● **Prompt 1**: In the post on EV certificates below, when did the conversation about the value of EV start on the writer's blog?
● **Prompt 2**: Decide whether each statement agrees with the post on EV certificates, answering yes or no and quoting the words of the post that settle it: (a) The writer says you usually need to sue someone before doing business with them. (b) Melih founded Comodo. (c) The writer accepts Melih's definition of value.

** Opening Reading passage block **

Now, just because a user may have these problems and a CA may be able to help solve them, it does not mean the SSL indicator is the right place to help answer these questions. It just means that there is a problem and skills intersection.

When, and how to solve this problem is another exercise altogether. Let’s explore EV for a second to give that some context.

Today if we assume the information in an EV certificate is correct (and not confusing see: this and this for context) we can say it provides the answer to “if I need to sue these people where do I tell my lawyer they are at?”.

The problem with that is that you may not have that information when you need it. I say this because you typically need to sue someone after you completed a transaction with them not before. After the fact, you have no assurance that this information in the certificate will be available at the site you did the transaction with.  The website may have gone away, they could have changed their certificate, or could some other change may have taken place that makes that information not readily available to you when you need it.

In any event, the point of this post is to say CAs should not be asking what they can put into certificates but what problems users have that CAs are well suited to solve. Unless they start there they will not be solving a real problem, they will just be bolting more things onto a certificate and asking why browsers and users don’t users see value in it.

Reality vs Fantasy – The DV vs EV argument

This morning I woke up to a blog post from Melih, the founder of Comodo titled “Problem vs Solution Value mapping”.

This is a follow-up to an ongoing discussion Melih and I have been having about the value of EV, and positive trust indicators. On my blog, the conversation started July 2017 if you’re interested.

Melih’s focuses his most recent post on the assessment of “value”, correctly attempting to define it as the basis of the rest of the post. He chooses to define it as  “the direct result of a resolution to a problem.” I think it is this definition is the first part of his argument I have an issue with. Namely, The Oxford Dictionary defines “value” as “the regard that something is held to deserve; the importance, worth, or usefulness of something.”

When considering “value” with this definition, I believe an analysis of “value” would start by building a case on what is “deserved”. To do that, we have to also define a context in which that value is assessed. I think this is probably the hardest part, and probably where most of the disagreement on “value” of EV stems from.

** Closing Reading passage block **
** Opening Dataset excerpt block **

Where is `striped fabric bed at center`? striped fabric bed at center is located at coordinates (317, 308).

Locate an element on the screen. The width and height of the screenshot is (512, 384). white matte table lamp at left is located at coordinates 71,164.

** Closing Dataset excerpt block **

● **Exercise output 1**: July 2017

● **Exercise output 2**:
(a) No: "you typically need to sue someone after you completed a transaction with them not before"
(b) Yes: "Melih, the founder of Comodo"
(c) No: "the first part of his argument I have an issue with"